**Halaman:**
The Cross

 

Ambon Berdarah On-Line
News & Pictures About Ambon/Maluku Tragedy

 

 


 

 

 

SUARA PEMBARUAN DAILY


SUARA PEMBARUAN DAILY, 27 April 2006

Perber Dua Menteri Disalahpahami?

Andreas A Yewangoe

Dalam dua minggu terakhir ini, disampaikan informasi kepada kami, bahwa sejumlah tempat-tempat ibadah Kristen kembali ditutup, atau diminta untuk ditutup. Untuk menyebut beberapa contoh saja: di Bekasi, di dalam kompleks Seroja, dua gedung gereja yaitu milik Gereja Kristen Pasundan dan Gereja Katolik, diberi batas waktu dua minggu untuk segera menutupnya.

Di Pasuruan, Ketua Badan Musyawarah Antargereja (Bamag) diminta untuk menutup gedung-gedung gereja yang tidak mempunyai IMB. Di Bogor, tiga gedung gereja yaitu milik Huria Kristen Batak Protestan (HKBP), Gereja Betel Indonesia (GBI), dan Gereja Baptis ditutup. Di Tulung Agung, sejumlah massa mendatangi Bakesbang membawa 500 tanda tangan mendesak menutup GPID setempat. Selanjutnya, menurut berita Metro TV, tanggal 23 April, dua ruko yang selama ini dipakai sebagai tempat ibadah sementara, di Gunung Putri Bogor, didatangi warga minta ditutup.

Sesungguhnya, penutupan gedung-gedung ibadah secara paksa atau setengah paksa, bukanlah sesuatu yang baru di negeri ini. Umat Kristen, yang selama ini terbanyak tempat-tempat ibadahnya ditutup, telah agak "biasa" dengan penutupan-penutupan seperti itu. Alasan-alasan yang dikemukakan juga tidak terlalu meyakinkan, misalnya saja bahwa tempat-tempat itu bisa dipakai sebagai pusat Kristenisasi. Saya tidak yakin, fungsi gedung-gedung ibadah itu memang demikian.

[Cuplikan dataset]

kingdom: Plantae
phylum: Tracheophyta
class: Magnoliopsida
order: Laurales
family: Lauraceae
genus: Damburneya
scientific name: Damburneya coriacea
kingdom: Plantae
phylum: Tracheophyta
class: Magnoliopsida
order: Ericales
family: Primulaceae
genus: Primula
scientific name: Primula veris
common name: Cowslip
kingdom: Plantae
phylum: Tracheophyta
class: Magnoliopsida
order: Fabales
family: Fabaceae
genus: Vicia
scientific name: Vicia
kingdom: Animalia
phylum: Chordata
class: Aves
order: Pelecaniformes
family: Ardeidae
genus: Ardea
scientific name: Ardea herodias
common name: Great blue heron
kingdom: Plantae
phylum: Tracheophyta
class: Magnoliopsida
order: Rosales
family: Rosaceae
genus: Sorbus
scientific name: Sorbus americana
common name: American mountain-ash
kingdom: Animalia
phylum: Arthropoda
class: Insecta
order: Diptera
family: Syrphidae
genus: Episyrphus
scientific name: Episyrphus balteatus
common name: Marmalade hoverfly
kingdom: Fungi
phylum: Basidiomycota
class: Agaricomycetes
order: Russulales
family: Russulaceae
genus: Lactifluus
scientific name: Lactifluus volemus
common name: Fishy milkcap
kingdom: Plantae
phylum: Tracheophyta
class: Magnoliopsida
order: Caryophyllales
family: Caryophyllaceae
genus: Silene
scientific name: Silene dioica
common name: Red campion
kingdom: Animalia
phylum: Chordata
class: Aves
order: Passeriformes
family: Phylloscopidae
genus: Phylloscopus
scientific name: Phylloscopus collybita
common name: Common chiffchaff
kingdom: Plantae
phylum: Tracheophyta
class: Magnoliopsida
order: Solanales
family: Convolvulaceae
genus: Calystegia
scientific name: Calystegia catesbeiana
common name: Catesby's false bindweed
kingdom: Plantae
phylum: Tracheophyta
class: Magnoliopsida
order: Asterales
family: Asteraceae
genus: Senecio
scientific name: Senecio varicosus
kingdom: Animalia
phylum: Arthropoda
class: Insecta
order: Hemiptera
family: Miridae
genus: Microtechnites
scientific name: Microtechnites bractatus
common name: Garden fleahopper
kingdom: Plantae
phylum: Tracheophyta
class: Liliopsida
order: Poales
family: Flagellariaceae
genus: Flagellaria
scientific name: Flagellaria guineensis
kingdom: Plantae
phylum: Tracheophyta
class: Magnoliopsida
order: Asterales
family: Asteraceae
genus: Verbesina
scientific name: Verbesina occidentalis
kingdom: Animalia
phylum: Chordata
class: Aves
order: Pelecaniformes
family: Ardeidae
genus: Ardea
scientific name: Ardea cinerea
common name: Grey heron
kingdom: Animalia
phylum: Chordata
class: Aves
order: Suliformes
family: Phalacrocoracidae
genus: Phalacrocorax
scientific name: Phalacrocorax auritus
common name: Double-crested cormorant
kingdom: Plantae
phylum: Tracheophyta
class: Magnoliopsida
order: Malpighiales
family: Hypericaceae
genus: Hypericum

**Tugas:**
Lanjutkan tulisan tentang penutupan tempat ibadah Kristen itu mulai dari titik tulisan tersebut terhenti. Data tersebut sama sekali tidak digunakan dalam tugas ini.

**Jawaban Tertulis:**
Tetapi, bahwa gelombang penutupan gereja masih terjadi sesudah Perber Menteri Agama dan Menteri Dalam Negeri ditetapkan, bahkan dengan dalih aturan itu, mestilah dicermati. Bukankah Perber tersebut berfungsi untuk melindungi warga negara melaksanakan ibadahnya, dan bukan untuk menghalang-halangi mereka? Dalam berbagai kesempatan, kami menyarankan agar Perber itu diujicobakan dulu selama satu atau dua tahun, baru kita mengambil kesimpulan, apakah ia efektif menjalin relasi-relasi berbuat di antara umat beragama di Indonesia atau tidak.

Ini disebabkan oleh adanya keraguan yang agak meluas di kalangan umat Kristiani, bahwa Perber ini justru akan dipakai menghalang-halangi mereka mempunyai rumah ibadah. Pada pihak lain, kami pun menyerukan agar jangan sampai umat beragama yang sedang berbakti dikriminalisasikan. Artinya, hal berbakti jangan dilihat sebagai suatu tindakan "kejahatan", hanya karena tempat mereka berbakti belum memenuhi persyaratan sebagai disyaratkan dalam Perber. Kalau sampai demikian, maka Perber tersebut telah tidak mencapai maksudnya. Sebagai demikian, Perber itu mesti ditinjau kembali, atau malah dicabut. Karena, dengan sedikit memvariasikan sabda Yesus: "Perber dibuat untuk manusia, bukan manusia untuk Perber!"

Sekarang, belum sampai sebulan ditetapkan, bahkan juga belum disosialisasikan secara baik, Perber ini telah "memakan korban" lagi. Yang menggelisahkan adalah, bahwa desakan untuk menutup gedung-gedung atau tempat-tempat ibadah itu berasal dari kelompok-kelompok masyarakat tertentu. Mengapa menggelisahkan? Karena mereka telah mengambil-alih tugas negara. Mestinya negara yang bertindak, apabila benar-benar tempat-tempat ibadah itu telah melanggar aturan yang berlaku.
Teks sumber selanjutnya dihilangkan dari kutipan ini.